7. Partner with your software provider to offer practical training and gradual implementation
- Lean on your technology partner to provide hands-on training sessions that mirror real placement scenarios, not generic tutorials. InPlace implementation consultants work directly with coordinators and clinical education leaders to configure workflows that enhance existing processes.
- Offer multiple practice opportunities with realistic data, as well as supervised use in live settings.
- Phased rollout by disciplines or groups of disciplines with similar workflows, coupled with recorded training sessions, will ensure a thoughtful implementation.
- Ensure training materials are concise, well-organized, and easily accessible. And can be left behind or accessible in a shared portal to all stakeholders.
Spotlight on InPlace: InPlace employs a ‘train-the-trainer’ approach for all clients, in which it trains the Admin team. From there, Admins train the coordinator and faulty users on the client-specific configurations. InPlace also provides training webinars for extended users, such as university partners.

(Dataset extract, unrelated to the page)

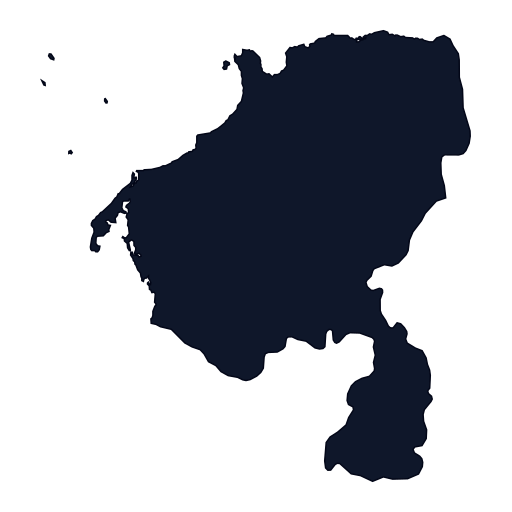 the district of San Fernando de Monte Cristi, Monte Cristi, Dominican Republic
{"feature_id": "3306468B8968248816263", "entity_name": "San Fernando de Monte Cristi", "entity_type": "district", "adm_level": 2, "iso_a3": "DOM", "parent_name": "Dominican Republic", "parent_adm1": "Monte Cristi", "projection": "natural_earth1", "projection_center": [-71.673, 19.756], "detail": "fine", "context": "isolated", "style": "filled", "palette": "ink", "viewbox_px": 512, "rotation_deg": 0, "n_neighbors": 0, "source": "geoboundaries", "source_scale": "gbopen_adm2", "svg_char_len": 5956}
<svg xmlns="http://www.w3.org/2000/svg" viewBox="0 0 512 512"><path d="M422.3,466.7L422.7,462.3L421.8,458.7L419.7,456.2L414.4,452.9L413.0,449.3L414.9,446.9L422.0,445.6L426.2,438.6L426.6,429.8L423.6,421.3L423.1,414.5L424.3,409.7L431.0,401.5L432.2,399.1L431.5,396.2L428.6,393.7L427.8,391.8L428.0,390.3L429.7,388.2L430.3,375.3L429.6,370.1L427.4,364.4L426.1,357.9L422.1,350.7L415.4,348.1L407.2,343.1L405.6,339.0L407.0,333.9L406.7,331.5L404.4,327.7L400.7,323.8L397.1,322.8L393.4,327.5L392.2,328.1L390.0,327.6L388.3,326.0L385.6,320.4L381.4,314.1L380.2,310.5L380.1,299.4L382.6,292.5L382.5,290.1L381.5,288.8L379.4,288.3L373.3,290.5L371.0,290.2L367.2,286.6L365.9,282.4L366.9,280.3L371.1,276.2L372.8,270.6L374.2,268.7L384.3,264.7L391.9,266.0L398.3,263.0L406.0,254.8L408.1,250.6L409.4,240.1L412.9,231.9L421.4,220.8L425.2,213.3L436.3,201.1L445.7,197.9L444.3,185.6L441.2,174.3L440.8,162.9L441.8,156.9L444.6,154.8L458.8,154.9L463.1,153.6L465.9,150.5L469.1,143.3L470.2,136.2L470.0,130.9L463.1,107.8L462.5,89.3L459.3,77.3L459.2,59.9L458.3,53.7L453.0,45.6L450.0,39.1L443.9,35.5L436.8,37.9L433.1,41.9L429.4,41.9L423.7,40.3L422.3,39.1L419.3,39.5L417.6,38.3L415.6,38.2L414.5,39.1L412.5,37.9L405.4,37.5L403.8,36.2L400.7,36.7L397.3,35.1L395.6,35.1L395.0,35.9L392.3,34.3L388.9,34.7L387.6,32.2L383.5,30.7L374.4,32.7L371.7,34.3L369.6,33.9L367.3,35.5L365.2,35.4L363.2,37.1L363.2,38.3L365.9,37.5L365.6,38.7L360.2,40.6L358.8,41.9L356.5,41.9L356.5,40.7L357.5,39.4L361.9,39.4L361.9,38.2L360.2,36.7L359.2,36.7L358.2,38.3L356.2,38.2L355.5,39.5L354.1,39.5L351.8,37.9L350.4,38.3L347.7,35.5L333.9,35.5L333.5,34.3L331.8,33.8L331.2,35.1L327.1,36.3L325.8,37.9L319.0,38.6L315.3,41.5L314.7,43.1L310.3,43.9L309.6,44.7L309.9,46.3L308.2,47.9L304.8,46.7L303.8,44.3L298.7,45.8L297.4,47.1L294.7,46.6L292.3,47.9L290.0,47.5L285.6,53.1L286.8,56.7L286.3,62.2L286.9,65.8L283.6,70.2L281.5,71.0L280.2,73.4L277.5,74.6L274.4,74.6L272.4,77.0L269.0,73.8L266.7,74.2L262.3,71.4L262.0,68.6L260.9,67.0L260.9,64.2L260.3,63.4L260.6,61.0L259.6,57.5L252.9,51.0L251.8,50.7L250.5,51.4L249.4,49.8L247.1,50.3L242.7,49.5L242.7,52.7L241.4,55.8L237.0,56.6L234.9,54.3L234.3,55.9L234.3,57.5L235.3,57.8L235.3,59.0L234.6,58.7L234.9,61.4L238.3,64.7L239.3,68.6L241.4,71.3L241.4,75.4L242.4,78.6L242.0,83.4L243.7,87.8L243.0,90.6L243.4,93.0L241.4,101.4L237.7,105.4L237.0,109.4L232.6,114.2L229.9,115.8L227.9,119.8L226.2,120.6L224.8,123.0L217.8,128.6L211.3,131.8L210.6,132.9L197.8,135.0L196.8,136.2L196.8,142.6L195.8,145.0L196.1,148.2L195.1,149.4L193.1,149.8L192.4,151.4L188.8,151.8L188.0,153.1L187.0,153.0L182.9,155.4L178.2,159.5L172.1,161.8L171.5,163.0L165.4,165.8L163.0,165.8L160.0,167.4L151.5,169.4L144.1,169.8L143.4,170.6L136.7,170.6L136.4,171.4L138.0,172.1L138.7,173.4L138.7,179.8L136.7,181.4L136.1,183.0L134.6,183.0L133.0,186.2L130.3,187.0L132.0,184.2L134.7,182.6L134.7,181.0L135.7,180.6L136.4,178.6L136.3,177.3L135.4,177.3L135.0,178.2L133.7,177.8L134.4,174.1L133.0,172.6L132.0,175.4L132.0,180.2L130.3,183.4L122.5,189.4L119.1,193.8L118.2,193.7L116.8,197.0L115.1,198.2L111.4,203.4L102.4,211.8L100.6,212.6L98.5,215.4L96.5,216.6L95.2,219.0L92.8,220.6L91.4,223.4L91.4,225.4L93.8,228.2L94.1,232.2L91.8,238.2L90.4,247.0L90.8,249.4L91.8,250.6L94.8,250.6L95.8,251.8L97.6,251.8L99.2,249.8L99.9,246.2L97.6,245.8L95.8,243.4L96.2,237.4L97.5,236.2L103.3,235.8L106.3,232.6L109.0,231.4L108.7,229.8L110.4,225.4L108.0,225.0L107.3,223.0L105.6,221.8L106.0,220.6L108.3,219.8L111.0,222.2L115.8,222.6L115.1,218.2L117.4,215.4L118.1,212.6L120.5,211.8L124.5,213.4L126.2,213.0L125.9,211.8L123.2,210.6L121.8,207.8L122.5,201.8L123.5,201.0L128.2,201.0L129.3,199.0L129.9,199.0L130.3,201.4L129.6,203.0L126.5,205.4L125.9,207.0L128.2,208.6L128.7,212.6L127.2,213.4L126.2,217.0L128.2,219.8L127.6,225.4L128.6,227.0L129.3,233.8L126.2,237.8L124.5,237.8L122.8,236.6L122.2,237.7L124.2,238.6L124.5,241.0L127.2,243.4L127.6,247.8L129.3,250.6L130.3,250.6L130.3,249.8L128.6,242.2L131.4,239.8L133.9,241.4L134.0,245.4L135.7,247.4L135.7,249.9L134.3,253.4L136.3,254.2L139.0,253.3L141.1,255.3L141.1,256.2L139.0,257.0L138.0,255.4L133.3,255.0L132.3,253.8L132.3,252.2L130.9,252.2L130.6,255.0L133.0,258.6L133.3,260.6L134.7,261.8L135.0,264.2L135.9,265.0L137.7,269.8L140.4,273.0L141.1,277.0L141.8,277.4L141.8,280.6L143.4,281.4L143.8,279.4L144.9,278.1L146.1,278.2L148.5,275.8L148.5,278.6L149.2,278.9L150.8,282.6L150.5,284.6L149.5,284.2L148.4,282.1L147.5,283.0L147.5,284.1L149.2,285.8L149.5,289.4L150.9,290.1L151.9,292.6L154.2,292.2L155.3,293.8L154.6,302.2L155.9,303.8L155.9,305.4L154.9,306.1L152.9,311.3L152.9,315.3L152.2,317.7L150.9,318.9L151.2,323.3L156.1,324.4L160.4,326.7L171.3,329.3L184.9,343.0L192.1,346.9L200.2,349.7L204.1,353.9L208.5,361.7L215.9,365.6L221.0,371.6L228.2,375.6L237.6,377.3L242.7,379.8L246.0,380.5L250.1,379.6L256.7,376.1L260.8,372.4L263.3,368.2L264.1,357.1L265.3,353.7L268.3,352.4L277.3,352.0L283.0,348.8L285.0,346.5L286.4,338.4L288.2,336.9L292.0,336.8L297.8,339.5L306.2,341.2L315.0,347.9L319.5,349.0L323.0,348.5L324.9,346.7L325.7,334.0L326.7,331.4L329.0,329.4L331.3,329.6L332.5,330.9L333.3,340.0L334.8,342.4L336.5,343.2L339.2,341.9L345.9,334.5L350.0,332.7L359.7,333.0L372.1,337.5L373.8,339.1L374.6,341.2L373.4,347.0L375.3,355.2L373.5,362.4L374.6,368.5L374.2,371.0L369.4,376.3L362.0,378.3L355.5,381.7L351.4,385.8L347.7,393.9L347.1,400.5L348.5,404.5L353.0,406.9L353.5,409.9L348.7,417.5L346.1,424.9L337.6,432.2L330.1,437.0L326.2,442.5L324.7,460.9L325.6,467.9L327.8,470.2L330.7,470.1L335.2,464.4L337.3,463.3L339.8,463.5L351.2,473.8L360.5,475.6L372.6,481.3L383.4,476.9L392.6,479.1L407.6,478.7L418.5,474.0L422.3,466.7ZM229.2,62.7L225.8,61.0L223.8,62.2L224.1,65.9L222.8,67.8L224.1,69.4L226.5,69.0L227.2,65.8L229.5,64.6L229.2,62.7ZM51.0,54.0L49.3,53.9L48.6,55.9L50.6,58.7L53.7,59.8L54.0,58.3L51.0,54.0ZM44.9,82.6L41.8,80.6L43.9,85.0L45.2,85.4L44.9,82.6ZM70.8,150.5L68.9,151.4L68.8,153.4L69.8,153.0L71.2,153.8L72.2,152.6L70.8,150.5ZM105.3,98.6L104.7,98.9L104.6,101.0L106.0,103.0L107.0,102.9L107.3,101.4L105.3,98.6Z" fill="#0f172a" stroke="#020617" stroke-width="1.5"/></svg>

8. Time for Launch: Hypercare & Go-Live Reality
Go-live is not the end of the implementation – it is the moment of highest risk. Staff are using the system live for the first time, coordinators are managing real placements, and any gap in readiness becomes immediately visible.
- Establish a dedicated ‘hypercare’ support period during which the Implementation Team provides additional post-launch coverage, escalation paths, and super-user enablement.
- Support the inevitable changes and modifications required after go-live. Once staff are actively using the new system, requests for modifications will inevitably arise. Plan to make small modifications during the first few weeks of active use.
Tip: InPlace builds in 6-8 weeks of dedicated ‘hypercare’ time with Implementation Teams to support post-go-live transitions before handing clients to their respective Support and Customer Success Teams.
Phase III: Sustaining long-term adoption
9. Sustain the change through governance and culture
- Establish a formal change-review process to monitor continued adoption and address drift.
- Recognize and reward teams that demonstrate steady usage and improvement.
- Integrate placement technology into onboarding, so new staff encounter the updated workflow from the outset.
10. Prepare for the emotional dimension
- Understand that resistance often expresses concern for patient safety or professional identity.
- Validate feelings, avoid dismissive language, and maintain a steady, respectful tone.
- Allow time for adjustment, and set realistic expectations about the learning curve.
11. Document lessons and refine
- Capture what worked, what did not, and why.
- Use quarterly reviews to adjust training, support, and rollout plans.
- Keep the focus on patient outcomes and staff well-being in all communications.
Practical Takeaways for Healthcare Placement Leaders
Go-live is not the finish line!
- Begin with the end in mind. Starting all staff with a clear, shared goal will help motivate and inform everyone involved.
- Involve Placement Coordinators in design, testing, and refinement to foster ownership.
- Roll out change in manageable steps, with clear milestones and feedback loops.
- Balance automation with professional judgment; maintain transparent decision processes.
- Prioritize tangible training experiences that mirror real-world scenarios. Use a sandbox to demonstrate and validate scenarios and workflows.
- Communicate progress honestly, celebrate small wins, and learn from setbacks.
- Establish enterprise-wide governance standards while preserving site-level configuration flexibility.
In healthcare, the pace of change can feel daunting. When leaders frame technology and process updates as tools to support clinical leaders and improve student outcomes, resistance often yields to collaboration and competence.
By combining thoughtful planning, inclusive participation, and steady demonstration of value, the clinical placement journey can become more resilient, safer, and better aligned with the needs of students, staff, and higher education partners.